Tanveer Khan Data Scientist @ NextGen Invent | Research Scholar @ Jamia Millia Islamia

Principal Component Analysis (PCA)

Principal component analysis (PCA) in its typical form implicitly assumes that the observed data matrix follows a Gaussian distribution. However, PCA can be generalized to allow for other distributions – here, we take a look at its generalization for exponential families introduced by Collins et al. in 2001.

The exponential family

The exponential family of distributions plays a major role in statistical theory and practical modeling. A large reason for this is that the family allows for many nice closed-form results and asymptotic guarantees for performing estimation and inference. Additionally, the family is fairly diverse and can model lots of different types of data.

Recall the basic form of an exponential family density (here, using Wikipedia’s notation):

\[f(x | \theta) = h(x) \exp\left\{ \eta(\theta) T(x) - A(\theta) \right\}.\]

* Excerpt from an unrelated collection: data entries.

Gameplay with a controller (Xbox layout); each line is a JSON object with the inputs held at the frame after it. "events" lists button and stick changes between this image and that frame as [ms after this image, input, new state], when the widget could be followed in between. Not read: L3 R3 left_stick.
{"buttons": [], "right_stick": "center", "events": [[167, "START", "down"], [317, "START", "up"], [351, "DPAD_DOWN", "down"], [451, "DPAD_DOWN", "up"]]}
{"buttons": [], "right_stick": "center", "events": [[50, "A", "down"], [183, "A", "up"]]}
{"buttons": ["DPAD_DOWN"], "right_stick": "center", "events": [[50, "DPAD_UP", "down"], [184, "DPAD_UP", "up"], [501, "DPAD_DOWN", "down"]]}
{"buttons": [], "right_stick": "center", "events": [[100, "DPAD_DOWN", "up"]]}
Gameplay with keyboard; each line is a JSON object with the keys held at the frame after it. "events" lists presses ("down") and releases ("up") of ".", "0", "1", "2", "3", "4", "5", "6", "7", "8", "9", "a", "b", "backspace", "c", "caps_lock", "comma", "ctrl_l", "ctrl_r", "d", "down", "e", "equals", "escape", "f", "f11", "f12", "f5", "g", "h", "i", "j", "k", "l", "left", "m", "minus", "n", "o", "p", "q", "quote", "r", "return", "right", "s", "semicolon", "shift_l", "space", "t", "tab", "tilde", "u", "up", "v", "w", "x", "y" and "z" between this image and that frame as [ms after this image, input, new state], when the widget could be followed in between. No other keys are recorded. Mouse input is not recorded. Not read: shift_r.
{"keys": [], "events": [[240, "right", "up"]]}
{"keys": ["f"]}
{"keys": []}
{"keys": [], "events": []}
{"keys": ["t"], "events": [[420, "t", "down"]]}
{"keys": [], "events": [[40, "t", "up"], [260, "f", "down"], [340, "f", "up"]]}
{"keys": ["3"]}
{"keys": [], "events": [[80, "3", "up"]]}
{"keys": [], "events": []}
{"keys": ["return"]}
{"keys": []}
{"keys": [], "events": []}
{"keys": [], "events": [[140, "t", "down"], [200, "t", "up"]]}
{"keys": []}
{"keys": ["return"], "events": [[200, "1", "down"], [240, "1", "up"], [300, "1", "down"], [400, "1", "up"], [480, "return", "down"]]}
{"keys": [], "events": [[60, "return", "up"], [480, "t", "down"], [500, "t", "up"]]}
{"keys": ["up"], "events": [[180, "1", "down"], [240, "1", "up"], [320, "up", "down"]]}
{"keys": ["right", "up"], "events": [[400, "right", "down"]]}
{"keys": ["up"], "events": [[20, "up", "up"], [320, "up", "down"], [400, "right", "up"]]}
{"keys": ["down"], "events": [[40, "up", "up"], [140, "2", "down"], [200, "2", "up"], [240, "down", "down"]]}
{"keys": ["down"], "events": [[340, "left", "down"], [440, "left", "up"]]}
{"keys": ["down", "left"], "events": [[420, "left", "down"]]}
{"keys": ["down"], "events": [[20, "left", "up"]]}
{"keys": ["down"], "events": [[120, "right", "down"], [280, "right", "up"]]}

Here, $T(x)$ is a sufficient statistic, $\eta(\theta)$ is the “natural parameter”, $A(\theta)$ is a normalizing factor that makes the distribution sum to $1$, and $h(x)$ is the base measure. The form of $A(\theta)$ is determined automatically once the other functions have been determined. Its form can perhaps more easily seen by writing

\[f(x | \theta) = \frac{h(x) \exp\left\{ \eta(\theta) T(x) \right\}}{\exp\{A(\theta)\}}.\]

Thus, enforcing $f$ sum to $1$, we must have that

\[\sum\limits_{x \in \mathcal{X}} \frac{h(x) \exp\left\{ \eta(\theta) T(x) \right\}}{\exp\{A(\theta)\}} = \frac{1}{\exp\{A(\theta)\}}\sum\limits_{x \in \mathcal{X}} h(x) \exp\left\{ \eta(\theta) T(x) \right\} = 1.\]

Rearranging, we have

\[\exp\{A(\theta)\} = \sum\limits_{x \in \mathcal{X}} h(x) \exp\left\{ \eta(\theta) T(x) \right\}\]

or, equivalently,

\[A(\theta) = \log \left[ \sum\limits_{x \in \mathcal{X}} h(x) \exp\left\{ \eta(\theta) T(x) \right\} \right].\]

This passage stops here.